JuliaData / Feather.jl

Read and write feather files in pure Julia
https://juliadata.github.io/Feather.jl/stable
Other
109 stars 27 forks source link

Feather.write mangles strings when they contain certain non ascii characters #91

Closed onetonfoot closed 6 years ago

onetonfoot commented 6 years ago

I've got a data frame with some strings that contain Chinese characters and possibly other non ascii stuff. When I write this to feather and then read it back, it causes the string to become mangled. An example of 4 strings.

 "C++ Algo Strategy Developer"                                                                        
 "Reporting Lead, Retail Operating Solutions, Asia Pacific (1-year contract)"                         
 "QA Senior Officer or Officer"                                                                       
 "Software Specialist"    

After Reading back

"er / IT Trainee (Fresh welc"                                                                       
 "ome)Quality Assurance - Team Lead (APAC)BA – Business Process Re-enginee"                          
 "ring (Ref: BPR/AU)System Ana"                                                                      
 "lystDeveloper - Jav"    

The problem seems to go away if I filter the text for only ascii chars.

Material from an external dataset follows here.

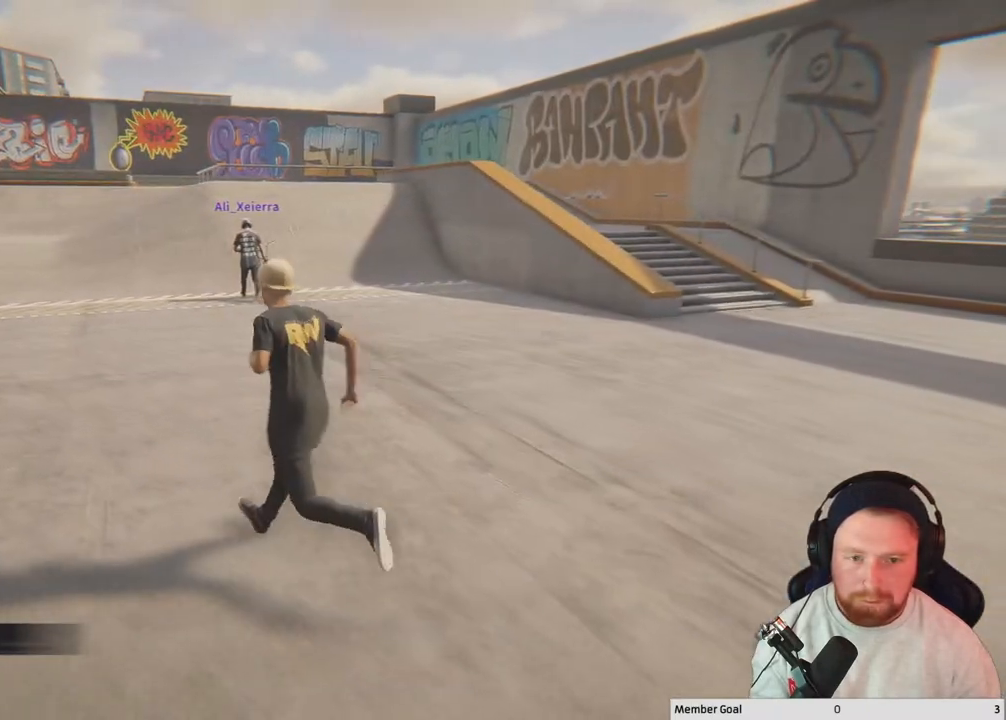
{"buttons": [], "left_stick": "up-left", "right_stick": "center", "events": []}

ExpandingMan commented 6 years ago

Hm, well this is embarassing. It looks like we are indeed handling beyond the first 8 bits of UTF-8 incorrectly. This will require a fix to Arrow.jl, I'll try to do it today.

ExpandingMan commented 6 years ago

This should be fixed by Arrow v0.2.2 so please try again once the Arrow tag has merged to METADATA.

Sadly the feather files you wrote before the Arrow v0.2.2 patch are corrupted (as I'm sure you probably already knew), sorry about that.

onetonfoot commented 6 years ago

No worries, thanks for the quick fix.